Exercise prompt:
Change every "Памятка" in the lines below to "Инструкция" and keep the rest the same. Leave the pictures out of your answer.

——————

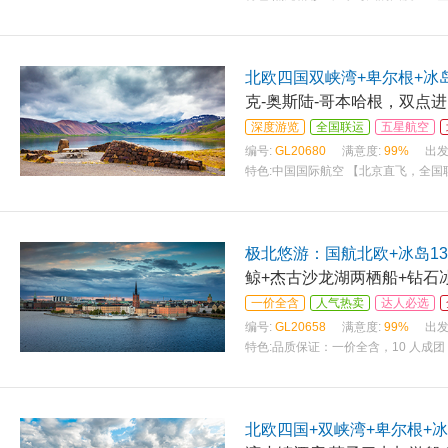
湾游船欣赏沿途的风光，海面上倒映着
北欧四国双峡湾+卑尔根+冰
克-奥斯陆-哥本哈根，双点进
深度游览
全国联运
五星航空
编号:
GL20680
满意度:
99%
出发
特色:
中国国际航空 【北京直飞，全国联
极北悠游：国航北欧+冰岛1
鲸+杰古沙龙湖两栖船+钻石
一价全含
人气热卖
达人必选
编号:
GL20658
满意度:
99%
出发
特色:
品质保证：一价全含，10 人成团
欧，双点进出；赠送联运，内陆段加飞
北欧四国+双峡湾+卑尔根+冰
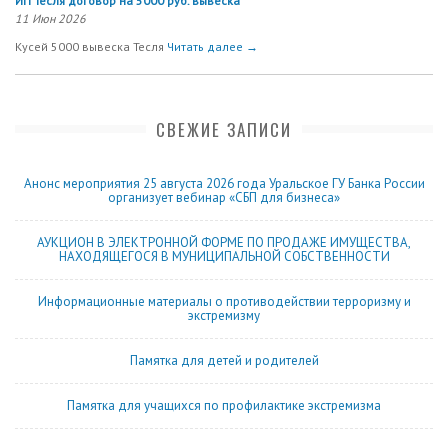
ИП Тесля договор на 5000 руб. вывеска
11 Июн 2026
Кусей 5000 вывеска Тесля
Читать далее →
СВЕЖИЕ ЗАПИСИ
Анонс мероприятия 25 августа 2026 года Уральское ГУ Банка России
организует вебинар «СБП для бизнеса»
АУКЦИОН В ЭЛЕКТРОННОЙ ФОРМЕ ПО ПРОДАЖЕ ИМУЩЕСТВА,
НАХОДЯЩЕГОСЯ В МУНИЦИПАЛЬНОЙ СОБСТВЕННОСТИ
Информационные материалы о противодействии терроризму и
экстремизму
Памятка для детей и родителей
Памятка для учащихся по профилактике экстремизма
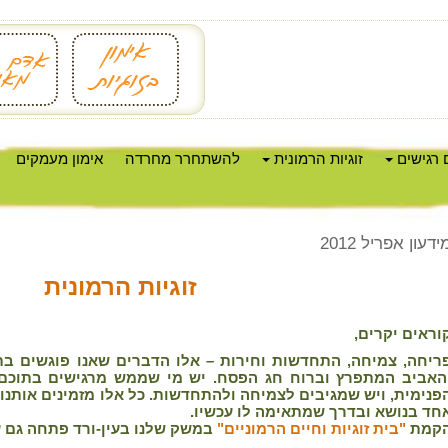
 רגישים
זוגיות הרמונית
להשתחרר מחרדה
אימון מעמקים
ידעון אפריל 2012
זוגיות הרמונית
וראים יקרים,
ריחה, צמיחה, התחדשות וחירות – אלו הדברים שאנו פוגשים בת
האביב המתפרץ וברוח חג הפסח. יש מי שממש מרגישים בתוכם
פנימית, ויש שמגיבים לצמיחה ולהתחדשות. כל אלו מזמינים אותנו
חד בנושא ובדרך שמתאימה לו עכשיו.
קמת
"בית זוגיות וחיים הרמוניים"
במשק שלנו בעין-ורד פתחה גם 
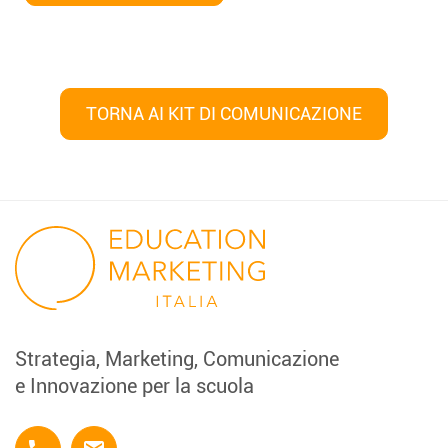
TORNA AI KIT DI COMUNICAZIONE
Navigazione
articoli
Strategia, Marketing, Comunicazione
e Innovazione per la scuola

——————

Answer to the problem:
湾游船欣赏沿途的风光，海面上倒映着
北欧四国双峡湾+卑尔根+冰
克-奥斯陆-哥本哈根，双点进
深度游览
全国联运
五星航空
编号:
GL20680
满意度:
99%
出发
特色:
中国国际航空 【北京直飞，全国联
极北悠游：国航北欧+冰岛1
鲸+杰古沙龙湖两栖船+钻石
一价全含
人气热卖
达人必选
编号:
GL20658
满意度:
99%
出发
特色:
品质保证：一价全含，10 人成团
欧，双点进出；赠送联运，内陆段加飞
北欧四国+双峡湾+卑尔根+冰
ИП Тесля договор на 5000 руб. вывеска
11 Июн 2026
Кусей 5000 вывеска Тесля
Читать далее →
СВЕЖИЕ ЗАПИСИ
Анонс мероприятия 25 августа 2026 года Уральское ГУ Банка России
организует вебинар «СБП для бизнеса»
АУКЦИОН В ЭЛЕКТРОННОЙ ФОРМЕ ПО ПРОДАЖЕ ИМУЩЕСТВА,
НАХОДЯЩЕГОСЯ В МУНИЦИПАЛЬНОЙ СОБСТВЕННОСТИ
Информационные материалы о противодействии терроризму и
экстремизму
Инструкция для детей и родителей
Инструкция для учащихся по профилактике экстремизма
 רגישים
זוגיות הרמונית
להשתחרר מחרדה
אימון מעמקים
ידעון אפריל 2012
זוגיות הרמונית
וראים יקרים,
ריחה, צמיחה, התחדשות וחירות – אלו הדברים שאנו פוגשים בת
האביב המתפרץ וברוח חג הפסח. יש מי שממש מרגישים בתוכם
פנימית, ויש שמגיבים לצמיחה ולהתחדשות. כל אלו מזמינים אותנו
חד בנושא ובדרך שמתאימה לו עכשיו.
קמת
"בית זוגיות וחיים הרמוניים"
במשק שלנו בעין-ורד פתחה גם 
TORNA AI KIT DI COMUNICAZIONE
Navigazione
articoli
Strategia, Marketing, Comunicazione
e Innovazione per la scuola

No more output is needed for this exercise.